** Start of ENTRIES PROVIDED **

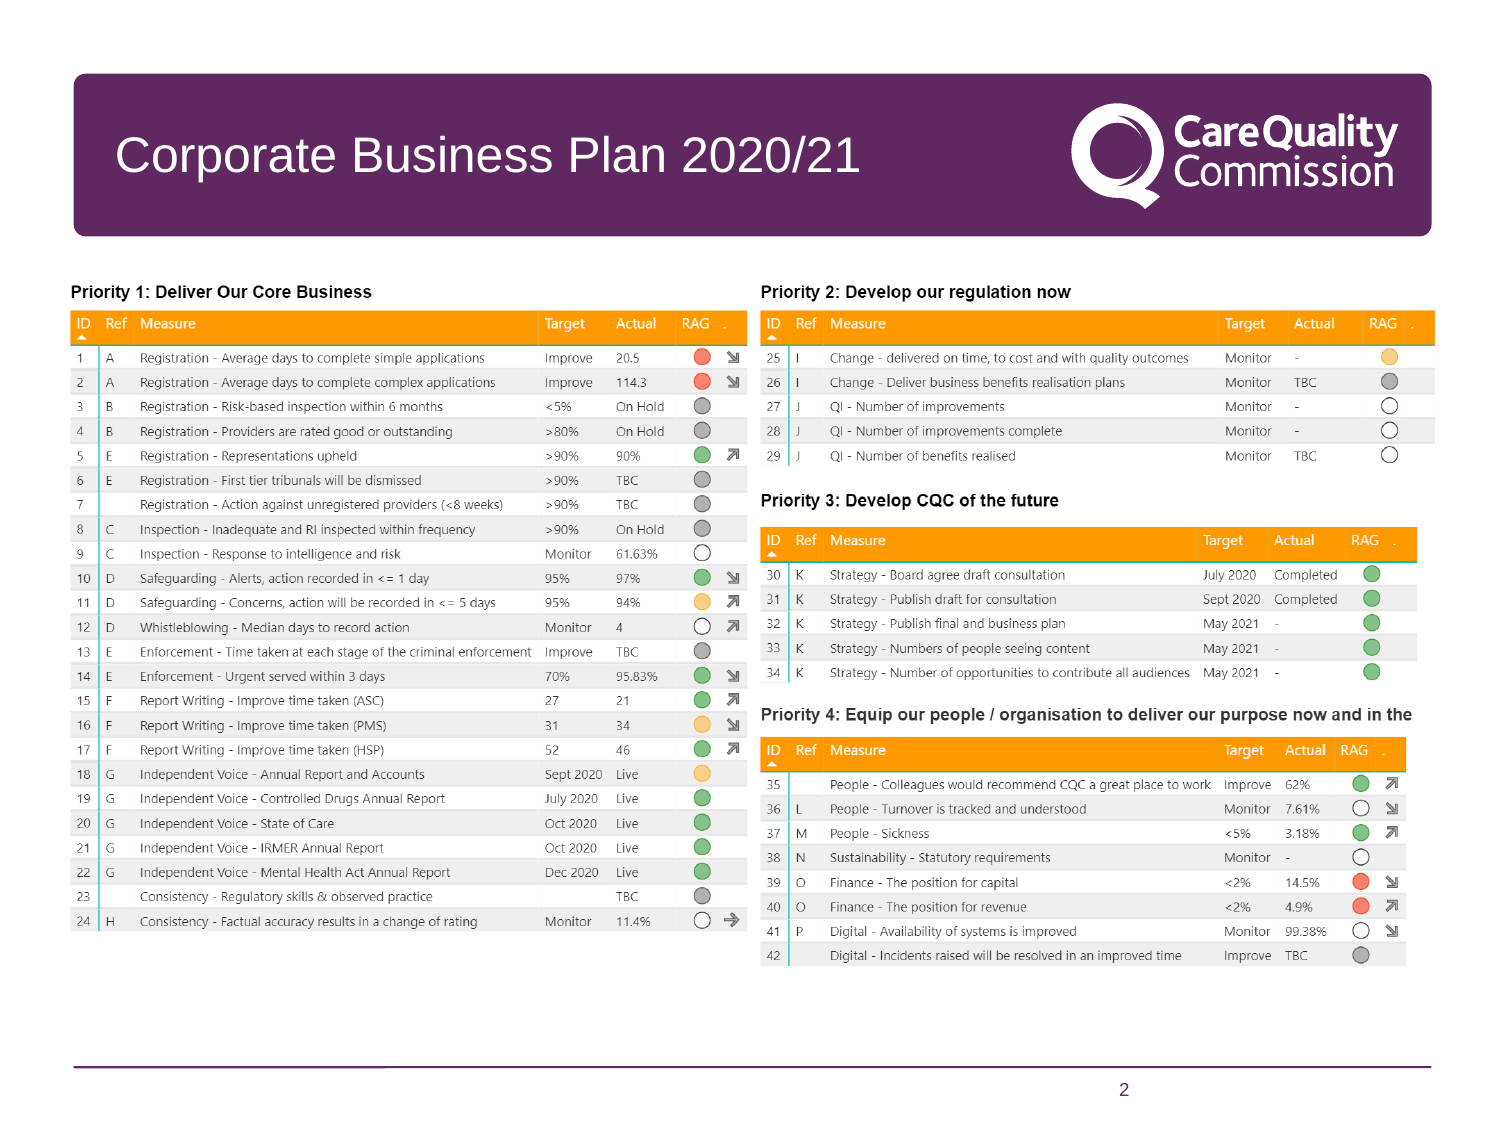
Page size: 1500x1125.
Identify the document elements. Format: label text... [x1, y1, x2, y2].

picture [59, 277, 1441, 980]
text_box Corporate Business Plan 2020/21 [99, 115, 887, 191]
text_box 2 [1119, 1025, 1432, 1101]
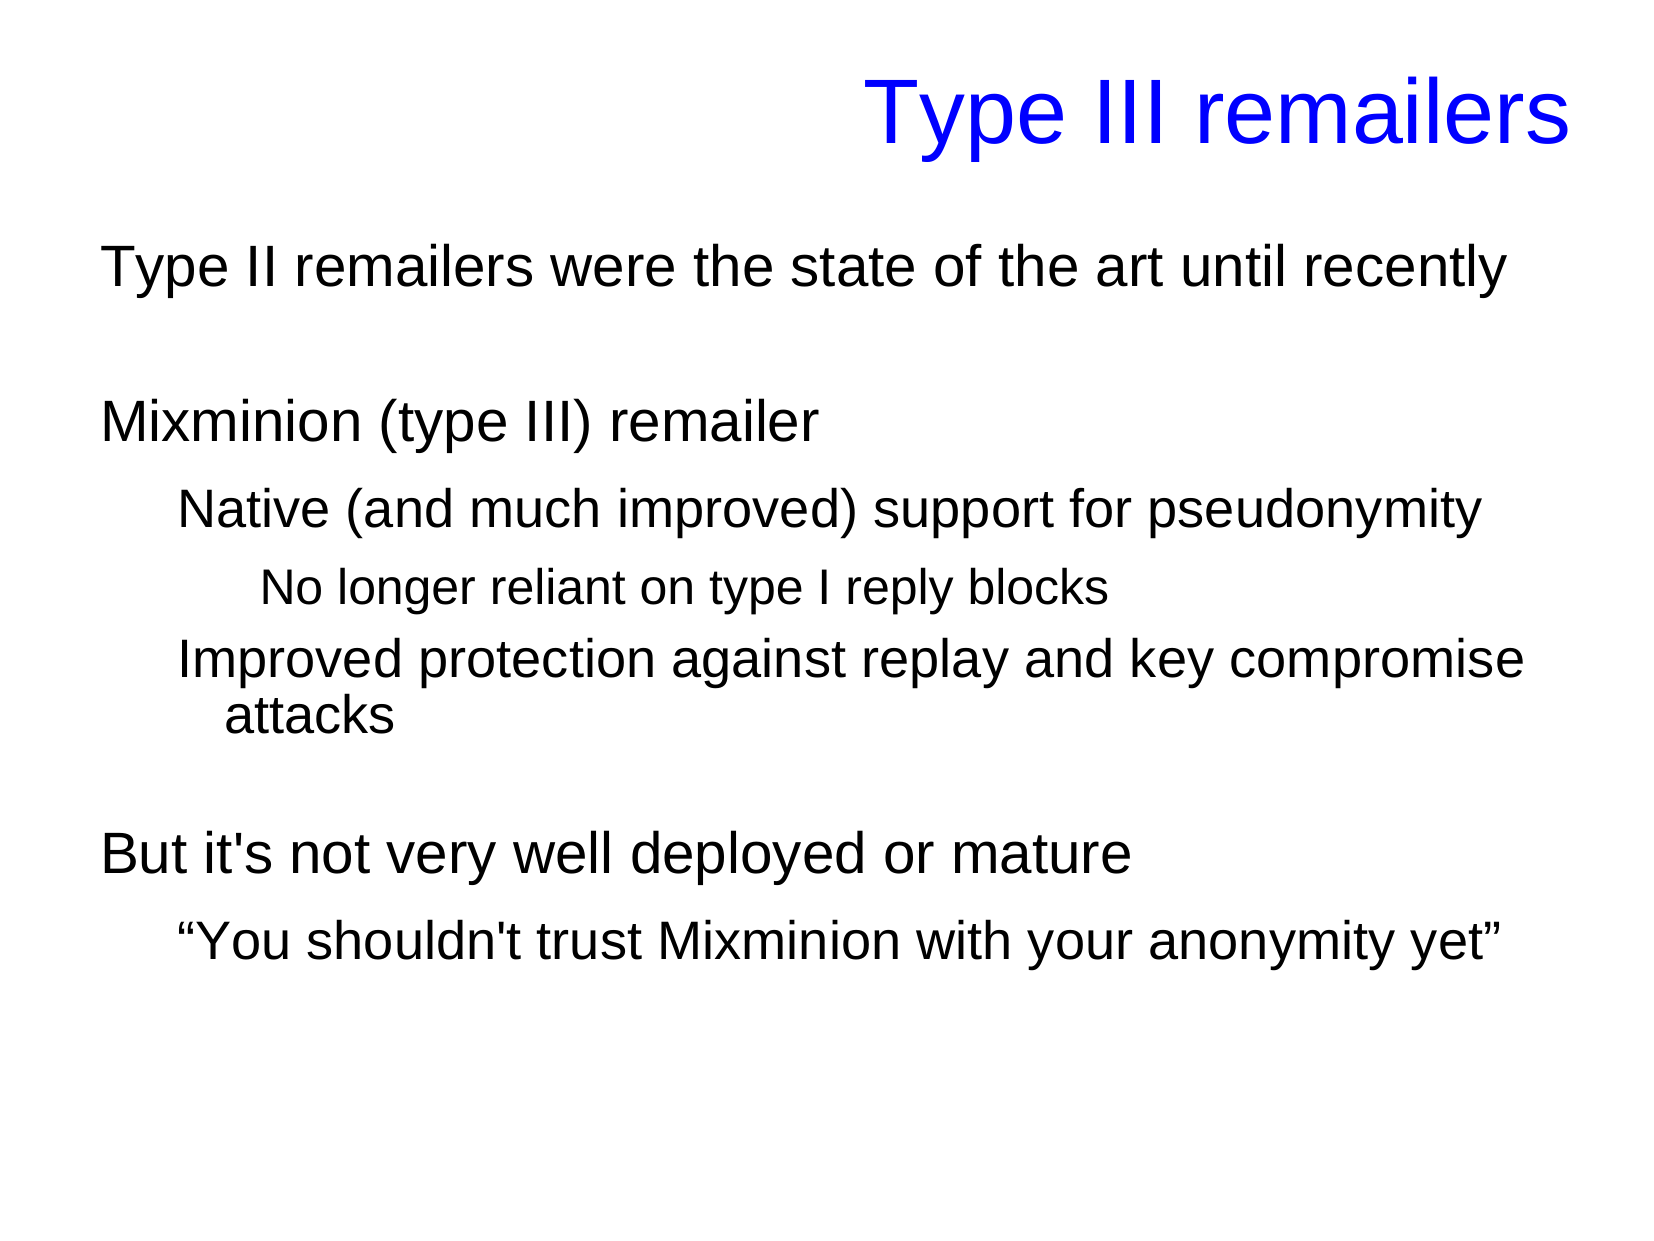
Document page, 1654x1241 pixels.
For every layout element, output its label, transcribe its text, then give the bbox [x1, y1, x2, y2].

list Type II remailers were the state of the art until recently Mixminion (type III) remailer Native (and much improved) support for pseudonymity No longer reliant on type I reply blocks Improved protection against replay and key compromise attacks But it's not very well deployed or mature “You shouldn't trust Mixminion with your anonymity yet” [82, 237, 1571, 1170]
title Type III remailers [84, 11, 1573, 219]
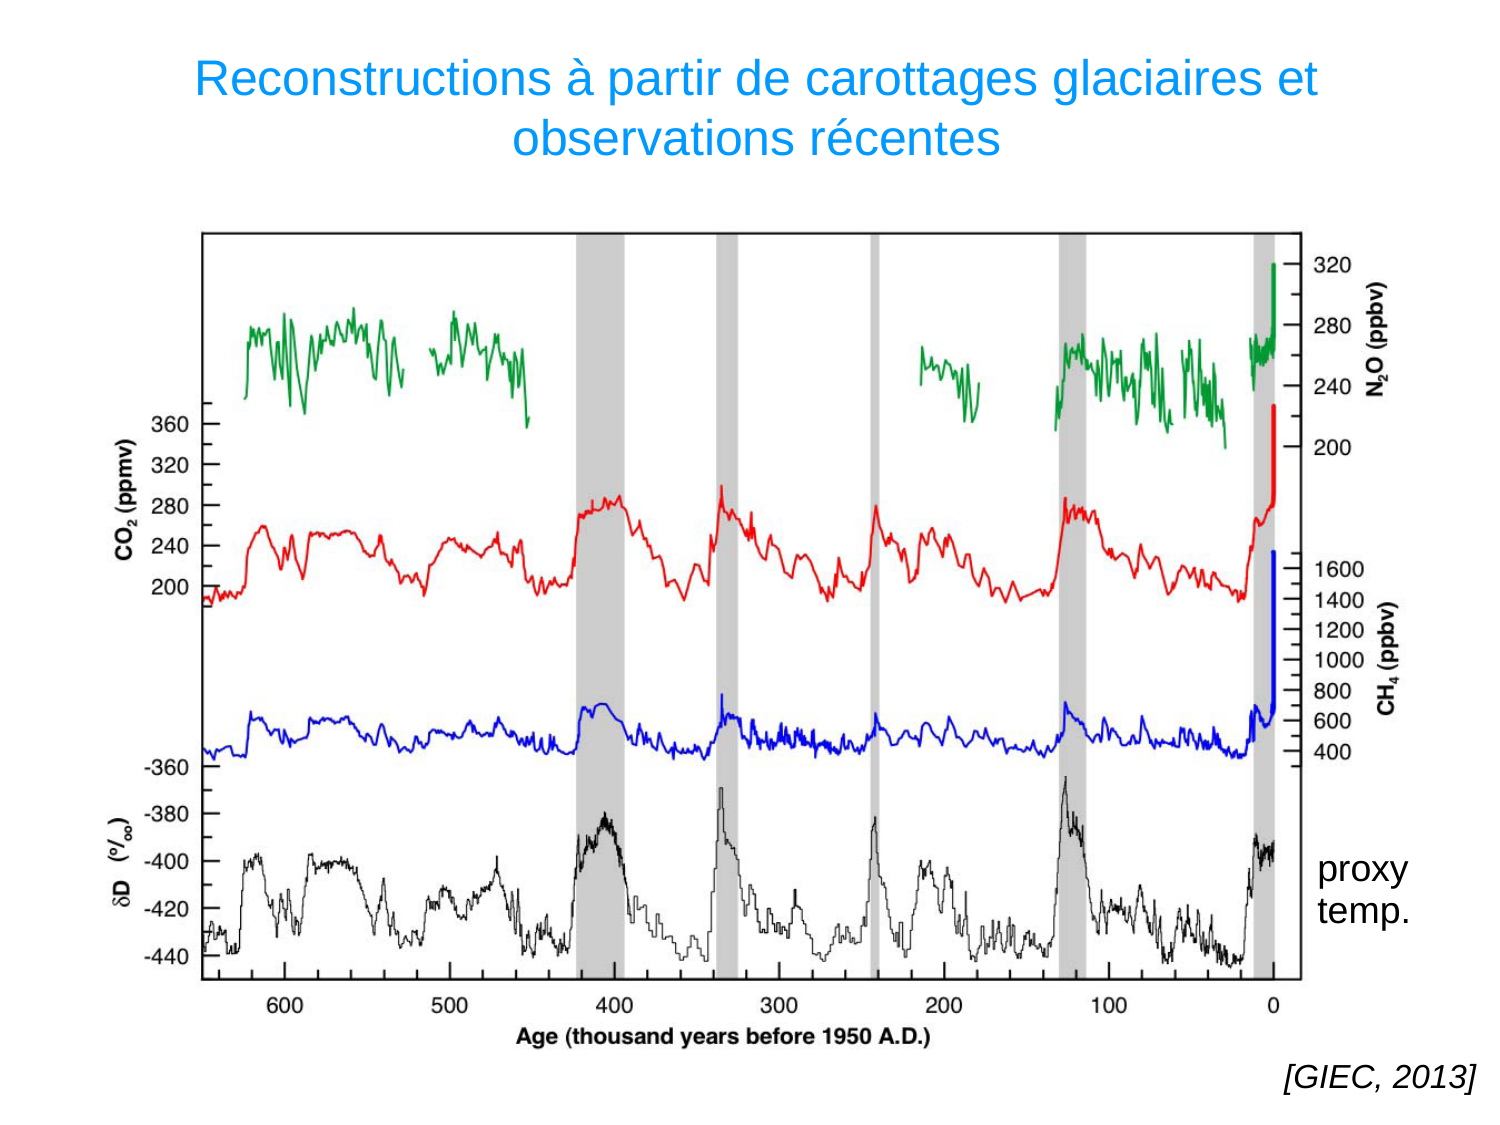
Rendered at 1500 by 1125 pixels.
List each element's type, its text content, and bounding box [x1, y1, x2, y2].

** End of ENTRIES PROVIDED **

YOUR INSTRUCTIONS –
Could you reproduce every line of the records above word for word, leaving out the pictures?

OUTPUT –
Page size: 1500x1125.
Identify the document elements. Format: label text... [x1, y1, x2, y2].

picture [59, 277, 1441, 980]
text_box Corporate Business Plan 2020/21 [99, 115, 887, 191]
text_box 2 [1119, 1025, 1432, 1101]
Document page, 1654x1241 pixels.
For every layout element, output its label, transcribe its text, then give the bbox [x1, y1, x2, y2].

list Type II remailers were the state of the art until recently Mixminion (type III) remailer Native (and much improved) support for pseudonymity No longer reliant on type I reply blocks Improved protection against replay and key compromise attacks But it's not very well deployed or mature “You shouldn't trust Mixminion with your anonymity yet” [82, 237, 1571, 1170]
title Type III remailers [84, 11, 1573, 219]
Rendered at 1500 by 1125 pixels.
List each element's type, its text content, and bounding box [x1, y1, x2, y2].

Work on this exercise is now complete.